Given passage:
╭──
Thursday 30th of October 2014
Written by Lyth0s
Thursday, 17 March 2011 21:35
Solid State Drives vs. Hard Disk Drives (SSD vs HDD)
Solid state drives (SSD) are data storage devices that used to store persistent data. In terms of function SSD's serve the same purpose
as your typical hard disk drive (HDD), but are much faster than your typical hard drive. The main difference between solid state drives
and hard disk drives is that hard disk drives are electromechanical, meaning that they have moving parts. In a HDD the hard drive has an
actual magnetic disk that needs to spin and it has a moving read/write head. So hard disk drives are slower because they need to wait
for these moving parts to get into place before they can save information to the hard drive or before then can read files. In contrast,
solid state drives have no moving parts and they store information in microchips, much like a USB flash drive (but much faster!) and they
can instantly start saving information or reading files, without having to wait for any moving parts to get in place.
Solid State Drive (SSD) Pro's and Benefits
Solid state drives have no spin up time, meaning they are instantly ready to read or write to the drive, while HDD's may need up to around
2 seconds before they can actually access the drive. Solid state drives are also able to both read and write files at about twice the speeds
of hard disk drives. This means your computer will boot faster and video games and other programs will load quicker!
SSD's also do not need to be defragmented, in contrast a fragmented HDD will greatly
reduce read/write times of the hard disk drives and slow your computer down. SSD's are also much less likely to break if you drop them or if they sustain an impact,
because they have no moving parts. Strong magnetic fields can corrupt an HDD, while the SSD's are unaffected by magnets. Solid state drives also consume much less power and produce much less heat than hard disk drives do (2W SDD vs 7W HDD power consumption).
Solid State Drive (SSD) Cons
The only two current cons to having a solid state drive is if you need to encrypt data or you don't want to fork out the extra cash to buy one. Currently the most popular SSD are
based on MLC NAND flash memory and this type of memory cannot overwrite files and can only write information to empty blocks
or previously erased blocks. This means that if you have a file on your computer and you use a program to encrypt it, the old
data is not overwritten and can still be accessed. Thus you would need to encrypt the file, and then securely erase the old
data, preferably with a secure erase feature built into the SSD. If you need to encrypt data I highly recommend buying a SSD that has a
"Secure Erase" feature built into the drive or look into Truecrypt creating an entire encrypted partition of the drive and Windows
installation. Solid state drives are currently much more expensive than HDD's. Currently a SSD costs about $1.80 USD per gigabyte, while a HDD costs about $0.11 USD per
gigabyte (As of 3/17/2011).
╰──
Provided material:
╭──
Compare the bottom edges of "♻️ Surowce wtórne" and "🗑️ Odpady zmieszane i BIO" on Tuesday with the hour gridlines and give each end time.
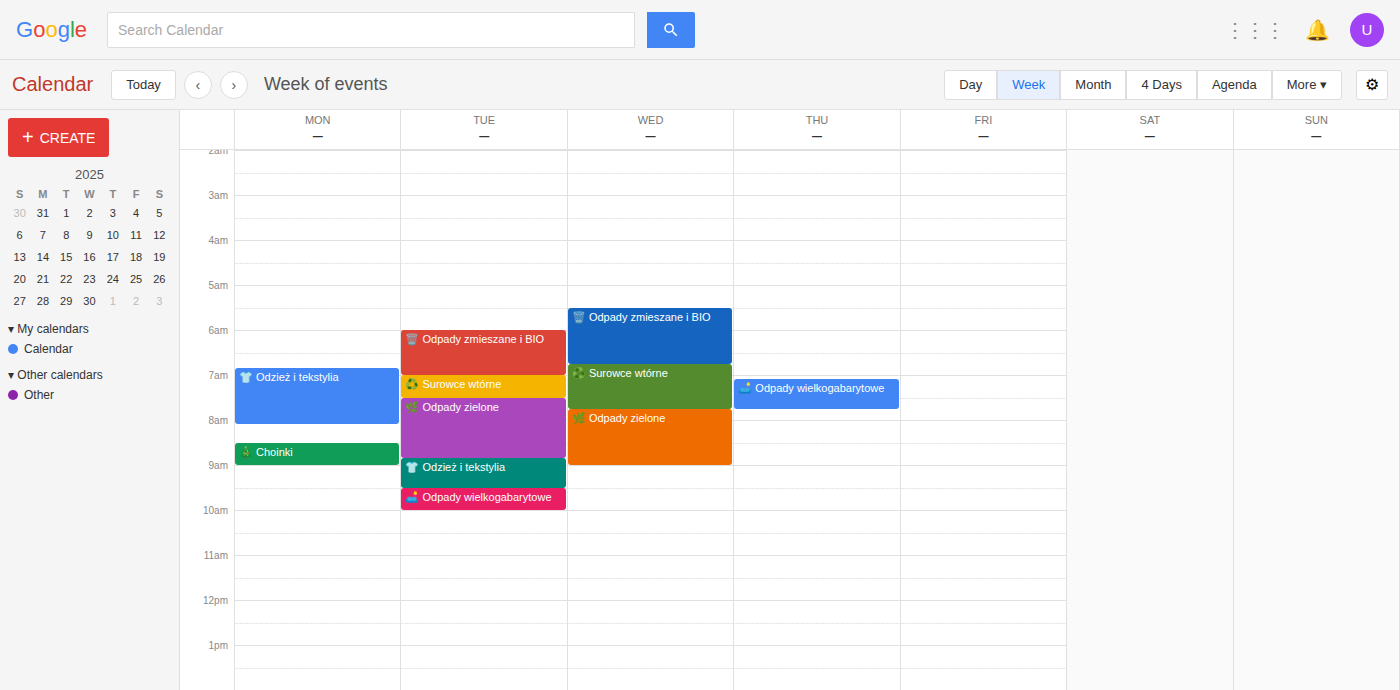
"♻️ Surowce wtórne": 7:30 AM, halfway between the 7 AM and 8 AM lines. "🗑️ Odpady zmieszane i BIO": 7:00 AM, exactly on the 7 AM line.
╰──
The exercise:
Name each advantage over hard disk drives that the SSD vs. HDD article gives for solid state drives in its "Solid State Drive (SSD) Pro's and Benefits" section.

Response to the exercise:
- No spin up time, so they are instantly ready to read or write.
- They read and write files at about twice the speed of hard disk drives.
- They do not need to be defragmented.
- They are much less likely to break if dropped or hit, because they have no moving parts.
- They are unaffected by magnets.
- They consume much less power and produce much less heat.